Very early on in an effort to “get out there” and see what was happening in the dating world, I signed up on two major dating sites and one matchmaking service. In the last five years I must have met at least 70 men, all but one of whom was “as advertised.” How was it? Well let’s just say I consumed my fair share of coffee. (How do you think I got the name Café Girl anyway?)

All in all, I have to say it was a good experience. In a way, the process reminds me of a job interview and, to some extent, really, that’s what it is. I was at once both interviewer and interviewee. A handfull of relationships made it past the coffee stage to what I call, a “relationship threshold” (approximately 3 months). However, it was at that point, at least for me, that most of the relationships came undone. Either he or I didn’t make the three-month “probation period.”

I have been on both the giving and receiving end of a few exit interviews over the last five years ,and it all boils down to one thing. One of us changes their mind.
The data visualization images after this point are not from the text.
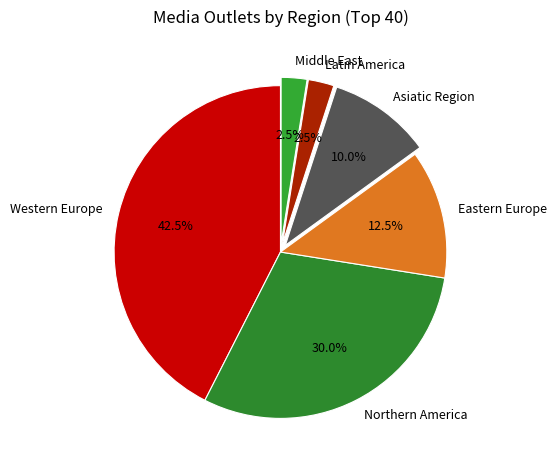

Approximately how many times larger is the value at Eastern Europe compared to Northern America?

0.4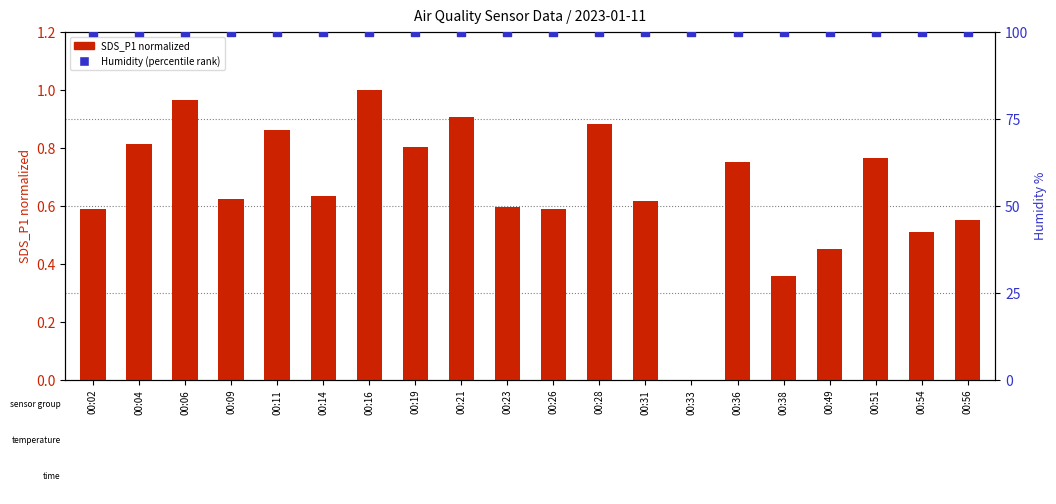

Which series has the largest total across all categories?

Humidity %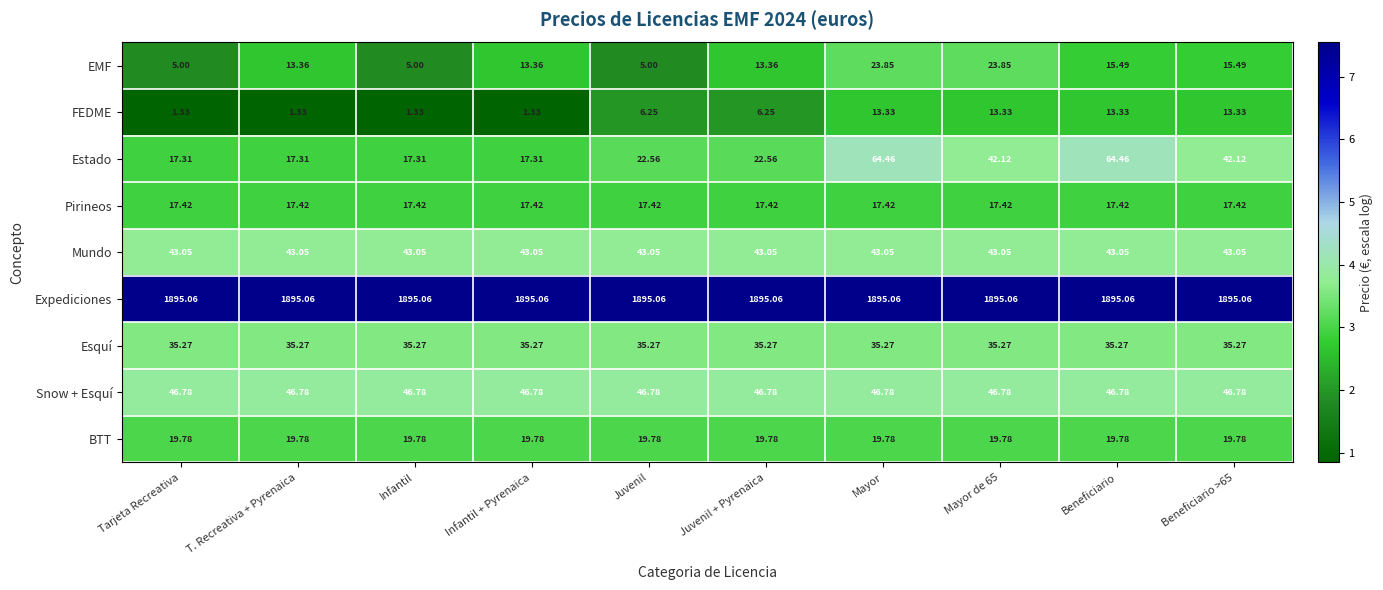

Rank the series at T. Recreativa + Pyrenaica from highest to lowest value.

Expediciones, Snow + Esquí, Mundo, Esquí, BTT, Pirineos, Estado, EMF, FEDME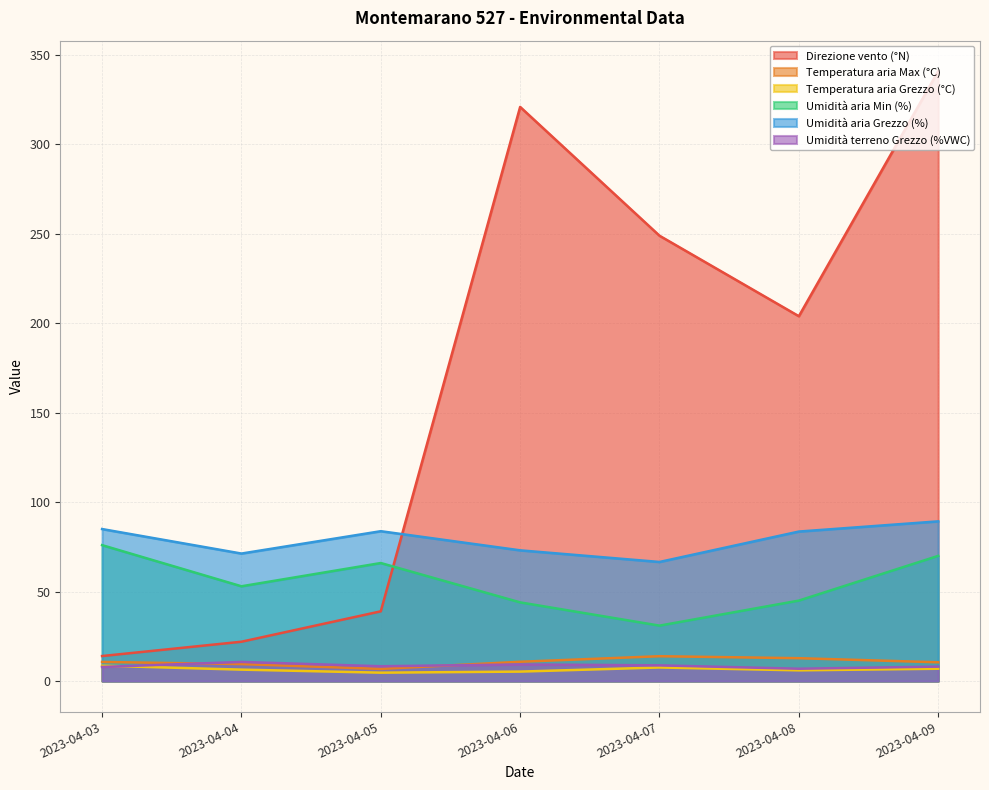

True or false: Umidità terreno Grezzo (%VWC) and Temperatura aria Grezzo (°C) intersect in this chart.

True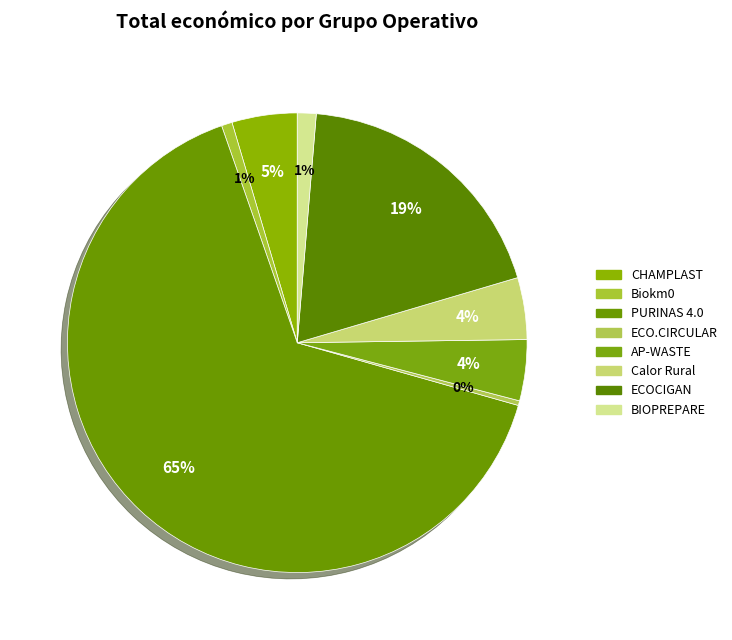

Combined, what portion of the pie is PURINAS 4.0 and ECOCIGAN?

84.4%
It has nothing to do with what I did or said said –  mentioning the “c” (commitment) word or asking to meet his friends had little to do with it. I might have thought they were good reasons why things didn’t work out, but they weren’t.

If I over analyze the situation it’s very easy to blame myself. And I end up asking myself, “What could I have done differently?” In the end, it’s a pointless question because I realize that there’s nothing I would have done differently. It’s not a question of rejection – for once popular culture is right – it’s not me – it really is him. Or I can tell him with a clear conscience: it’s not you, it’s me!